Most all-star comedy spoofs from the 1970s, especially the ones which feature a lot of big names in ‘funny disguises’, are dreadful – but this Neil Simon-scripted pastiche of an array of much-loved detective characters is surprisingly charming, with more good, smart lines to the page than any of the competition and a top-flight cast.

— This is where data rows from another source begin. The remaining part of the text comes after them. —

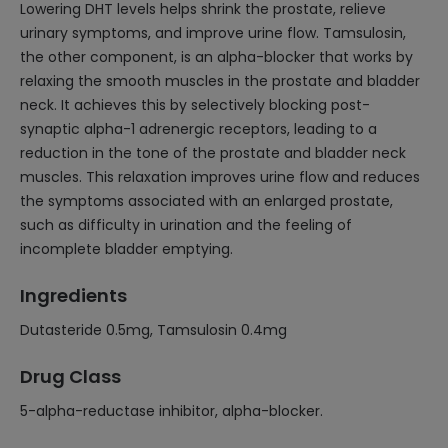
Lowering DHT levels helps shrink the prostate, relieve
urinary symptoms, and improve urine flow. Tamsulosin,
the other component, is an alpha-blocker that works by
relaxing the smooth muscles in the prostate and bladder
neck. It achieves this by selectively blocking post-
synaptic alpha-1 adrenergic receptors, leading to a
reduction in the tone of the prostate and bladder neck
muscles. This relaxation improves urine flow and reduces
the symptoms associated with an enlarged prostate,
such as difficulty in urination and the feeling of
incomplete bladder emptying.
Ingredients
Dutasteride 0.5mg, Tamsulosin 0.4mg
Drug Class
5-alpha-reductase inhibitor, alpha-blocker.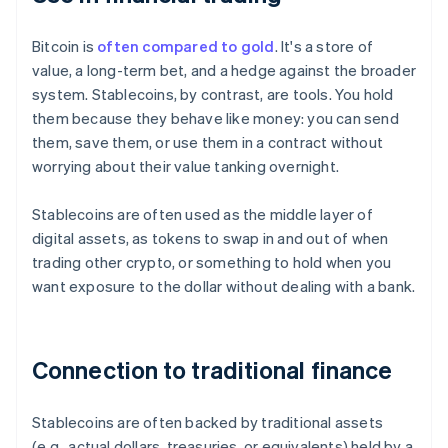
Bitcoin is
often compared to gold
. It's a store of
value, a long-term bet, and a hedge against the broader
system. Stablecoins, by contrast, are tools. You hold
them because they behave like money: you can send
them, save them, or use them in a contract without
worrying about their value tanking overnight.
Stablecoins are often used as the middle layer of
digital assets, as tokens to swap in and out of when
trading other crypto, or something to hold when you
want exposure to the dollar without dealing with a bank.
Connection to traditional finance
Stablecoins are often backed by traditional assets
(e.g., actual dollars, treasuries, or equivalents) held by a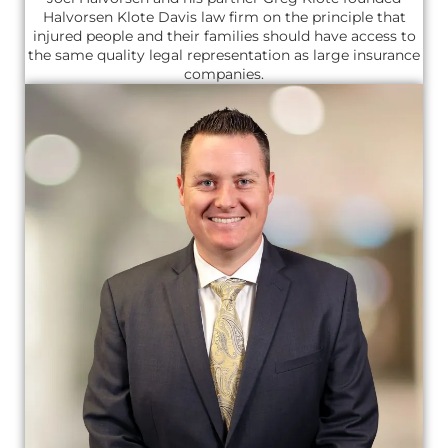
Halvorsen Klote Davis law firm on the principle that
injured people and their families should have access to
the same quality legal representation as large insurance
companies.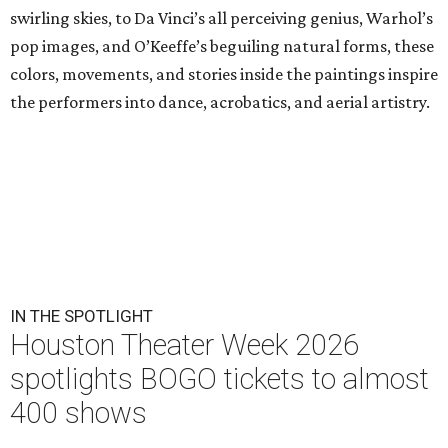
swirling skies, to Da Vinci’s all perceiving genius, Warhol’s
pop images, and O’Keeffe’s beguiling natural forms, these
colors, movements, and stories inside the paintings inspire
the performers into dance, acrobatics, and aerial artistry.
IN THE SPOTLIGHT
Houston Theater Week 2026
spotlights BOGO tickets to almost
400 shows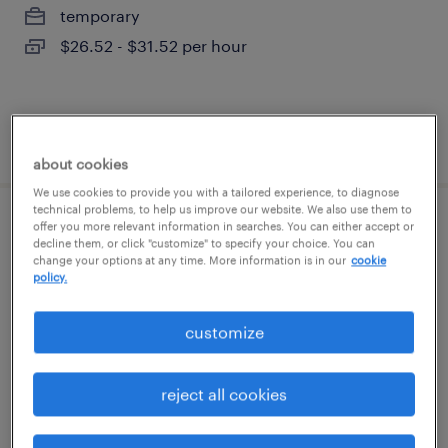
temporary
$26.52 - $31.52 per hour
posted july 31, 2026
about cookies
We use cookies to provide you with a tailored experience, to diagnose
technical problems, to help us improve our website. We also use them to
offer you more relevant information in searches. You can either accept or
radiology tech
decline them, or click "customize" to specify your choice. You can
change your options at any time. More information is in our
cookie
policy.
cleveland, ohio
permanent
customize
$26 - $42 per hour
reject all cookies
posted august 7, 2026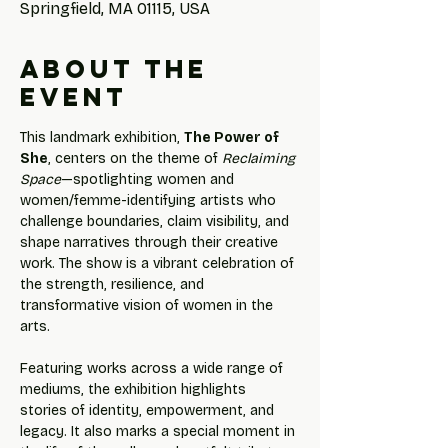
Springfield, MA 01115, USA
About the
event
This landmark exhibition, 
The Power of 
She
, centers on the theme of 
Reclaiming 
Space
—spotlighting women and 
women/femme-identifying artists who 
challenge boundaries, claim visibility, and 
shape narratives through their creative 
work. The show is a vibrant celebration of 
the strength, resilience, and 
transformative vision of women in the 
arts.
Featuring works across a wide range of 
mediums, the exhibition highlights 
stories of identity, empowerment, and 
legacy. It also marks a special moment in 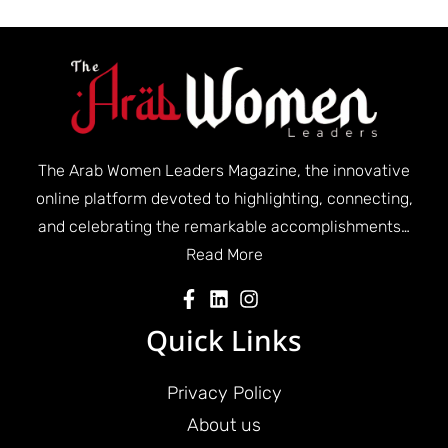
The Arab Women Leaders Magazine, the innovative
online platform devoted to highlighting, connecting,
and celebrating the remarkable accomplishments…
Read More
Quick Links
Privacy Policy
About us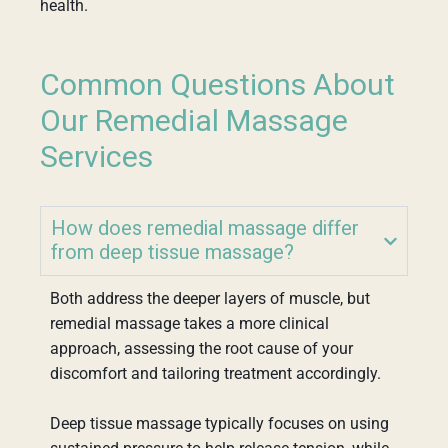
health.
Common Questions About
Our Remedial Massage
Services
How does remedial massage differ
from deep tissue massage?
Both address the deeper layers of muscle, but
remedial massage takes a more clinical
approach, assessing the root cause of your
discomfort and tailoring treatment accordingly.
Deep tissue massage typically focuses on using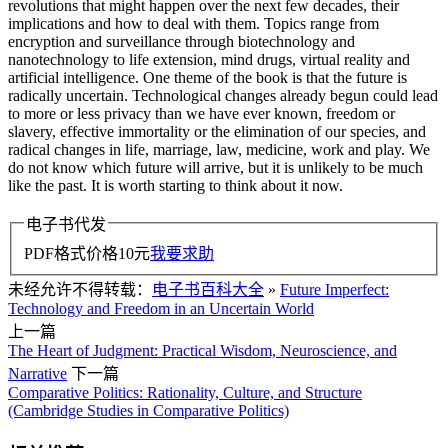
revolutions that might happen over the next few decades, their
implications and how to deal with them. Topics range from
encryption and surveillance through biotechnology and
nanotechnology to life extension, mind drugs, virtual reality and
artificial intelligence. One theme of the book is that the future is
radically uncertain. Technological changes already begun could lead
to more or less privacy than we have ever known, freedom or
slavery, effective immortality or the elimination of our species, and
radical changes in life, marriage, law, medicine, work and play. We
do not know which future will arrive, but it is unlikely to be much
like the past. It is worth starting to think about it now.
电子书代发
PDF格式价格
10
元
我要求助
未经允许不得转载：
电子书百科大全
»
Future Imperfect:
Technology and Freedom in an Uncertain World
上一篇
The Heart of Judgment: Practical Wisdom, Neuroscience, and
Narrative
下一篇
Comparative Politics: Rationality, Culture, and Structure
(Cambridge Studies in Comparative Politics)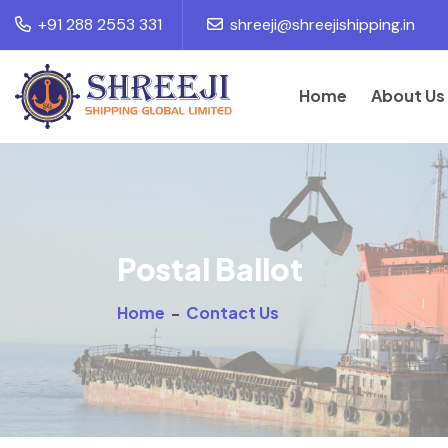
+91 288 2553 331
shreeji@shreejishipping.in
Home
About Us
Postal Ballot
Home
-
Contact Us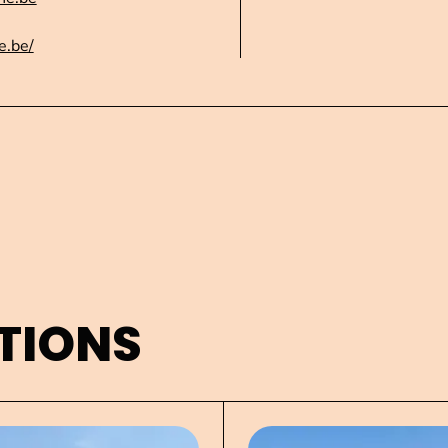
e.be/
TIONS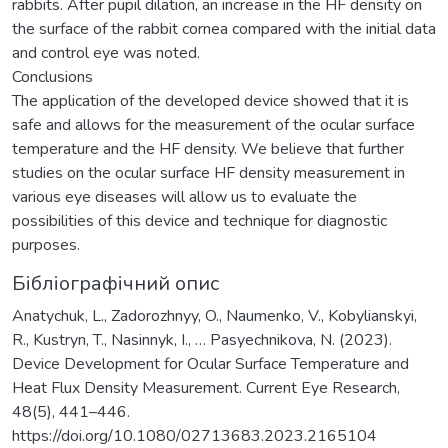
rabbits. After pupil dilation, an increase in the HF density on
the surface of the rabbit cornea compared with the initial data
and control eye was noted.
Conclusions
The application of the developed device showed that it is
safe and allows for the measurement of the ocular surface
temperature and the HF density. We believe that further
studies on the ocular surface HF density measurement in
various eye diseases will allow us to evaluate the
possibilities of this device and technique for diagnostic
purposes.
Бібліографічний опис
Anatychuk, L., Zadorozhnyy, O., Naumenko, V., Kobylianskyi,
R., Kustryn, T., Nasinnyk, I., … Pasyechnikova, N. (2023).
Device Development for Ocular Surface Temperature and
Heat Flux Density Measurement. Current Eye Research,
48(5), 441–446.
https://doi.org/10.1080/02713683.2023.2165104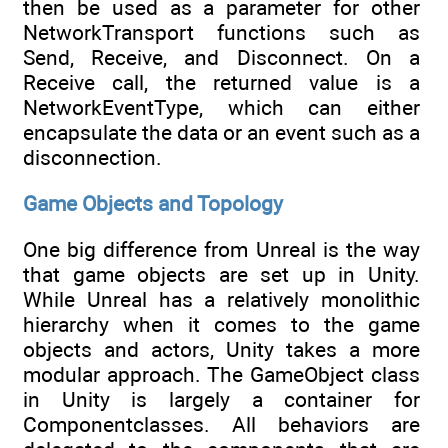
then be used as a parameter for other
NetworkTransport functions such as
Send, Receive, and Disconnect. On a
Receive call, the returned value is a
NetworkEventType, which can either
encapsulate the data or an event such as a
disconnection.
Game Objects and Topology
One big difference from Unreal is the way
that game objects are set up in Unity.
While Unreal has a relatively monolithic
hierarchy when it comes to the game
objects and actors, Unity takes a more
modular approach. The GameObject class
in Unity is largely a container for
Componentclasses. All behaviors are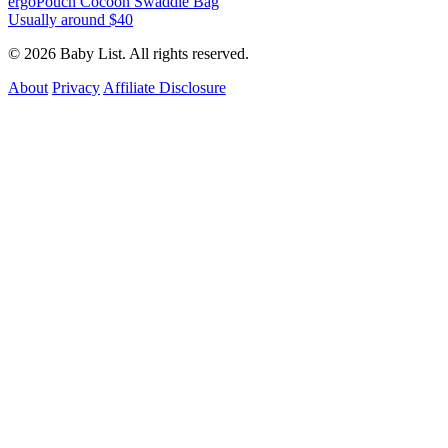
ergoPouch Cocoon Swaddle Bag
Usually around $40
© 2026 Baby List. All rights reserved.
About
Privacy
Affiliate Disclosure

Truman Capote, in his only major acting role, is thoroughly strange, but everyone else is perfect – with Alec Guinness dryly presiding as a supposedly blind butler who remains unflappable while the house is swarming with deadly scorpions or death traps and convincingly mouths absolutely idiotic statements like ‘she murdered herself in her sleep, sir’. David Niven and Maggie Smith are Dick and Dora Charleston, take-offs on Nick and Nora Charles of The Thin Man; Peter Sellers is the Charlie Chan-like Inspector Sidney Wang, who is criticised for being unable to use proper grammar in his aphorisms; Peter Falk is priceless as the hardboiled Bogart-like Sam Diamond, partnered by a game gal Friday (Eileen Brennan); James Coco is prissy as the Hercule Poirot knock-off Milo Perrier, a gourmet whose lanky slapstick butler is played by a young James Cromwell; and Elsa Lanchester pokes fun at Miss Marple as Jessie Marbles, whose nursemaid (Estelle Winwood) is more enfeebled than she is.
The plot is deliberately absurd, with a last-reel set of revelations that never make sense, and more unmaskings and improbably theories than any five Agatha Christies thrown together. It was successful enough to merit a sort-of sequel, also scripted by Simon, with Falk in a trenchcoat again as The Cheap Detective.